Congrats! I'm guessing it's just the first of many to come. He looks like such a happy guy. Just wondering if that's a martingale collar he's wearing and if they're ok for obedience competition?


----------



## Loisiana (Jul 29, 2009)

TheZ's said:


> Congrats! I'm guessing it's just the first of many to come. He looks like such a happy guy. Just wondering if that's a martingale collar he's wearing and if they're ok for obedience competition?


yes, it's a martingale and yes they are fine for obedience. I started using martingales on Flip when he was young because he would get excited at a show and slip his collar. Actually Flip still sometimes slips his collar at 5 years old, he's a bit of an expert at it. I've never had Phoenix slip a collar, but I have pretty ones so he still wears one sometimes.
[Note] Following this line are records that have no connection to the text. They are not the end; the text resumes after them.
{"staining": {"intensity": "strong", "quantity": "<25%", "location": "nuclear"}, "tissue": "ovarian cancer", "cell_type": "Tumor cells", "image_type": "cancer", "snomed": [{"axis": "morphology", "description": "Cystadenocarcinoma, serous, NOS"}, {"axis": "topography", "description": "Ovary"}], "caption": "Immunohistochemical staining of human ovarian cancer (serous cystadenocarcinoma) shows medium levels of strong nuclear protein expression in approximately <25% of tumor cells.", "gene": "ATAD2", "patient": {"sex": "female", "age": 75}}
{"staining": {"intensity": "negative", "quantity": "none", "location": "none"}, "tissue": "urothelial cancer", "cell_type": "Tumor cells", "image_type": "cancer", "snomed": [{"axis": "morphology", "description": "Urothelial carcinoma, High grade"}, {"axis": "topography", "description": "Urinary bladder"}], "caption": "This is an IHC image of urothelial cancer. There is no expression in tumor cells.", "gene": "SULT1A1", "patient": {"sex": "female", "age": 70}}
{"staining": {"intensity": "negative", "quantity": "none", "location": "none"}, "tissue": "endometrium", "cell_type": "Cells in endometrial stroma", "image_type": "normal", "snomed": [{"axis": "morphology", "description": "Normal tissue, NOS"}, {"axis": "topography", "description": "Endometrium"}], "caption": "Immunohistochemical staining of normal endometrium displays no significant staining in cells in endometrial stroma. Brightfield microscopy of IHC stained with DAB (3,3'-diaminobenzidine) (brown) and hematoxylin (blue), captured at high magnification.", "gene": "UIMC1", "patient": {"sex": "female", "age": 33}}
This one is one of the braided leather Stibbar collars.


----------



## Loisiana (Jul 29, 2009)

My next plan is to find some more challenging show sites. I carefully chose small trials without a lot going on to get him started on, now I'd like to try him out at some bigger trials with lots of rings and commotion. Problem is there aren't any trials within a few hours from here for several months.


----------



## 2golddogs (Oct 19, 2009)

Congratulations! He look fantastic wearing his ribbon.


----------



## Sally's Mom (Sep 20, 2010)

Congrats, he is very handsome and accomplished..


----------



## MaureenM (Sep 20, 2011)

Congratulations!!! Such a Handsome, Happy Boy!!!!


----------



## boomers_dawn (Sep 20, 2009)

congratulations and cutest. photo. ever.


----------



## Loisiana (Jul 29, 2009)

Just got picture taken by the club


----------



## AmberSunrise (Apr 1, 2009)

He has his mama's smile 

Congrats again!


----------



## Christen113 (Dec 3, 2014)

Congrats! Looks like he's smiling!


----------



## Loisiana (Jul 29, 2009)

I was hoping she'd get some nice pictures of him heeling, but looks like all she got was a pic during a halt walk around. Oh well, shows off his nice golden color


----------



## cubbysan (Mar 13, 2007)

Great job! He looks very proud!


----------



## MustLoveGoldens (Sep 13, 2014)

Congratulations! Love the pictures you posted.


----------



## GoldenSkies (Feb 27, 2014)

Congratulations Phoenix !!


----------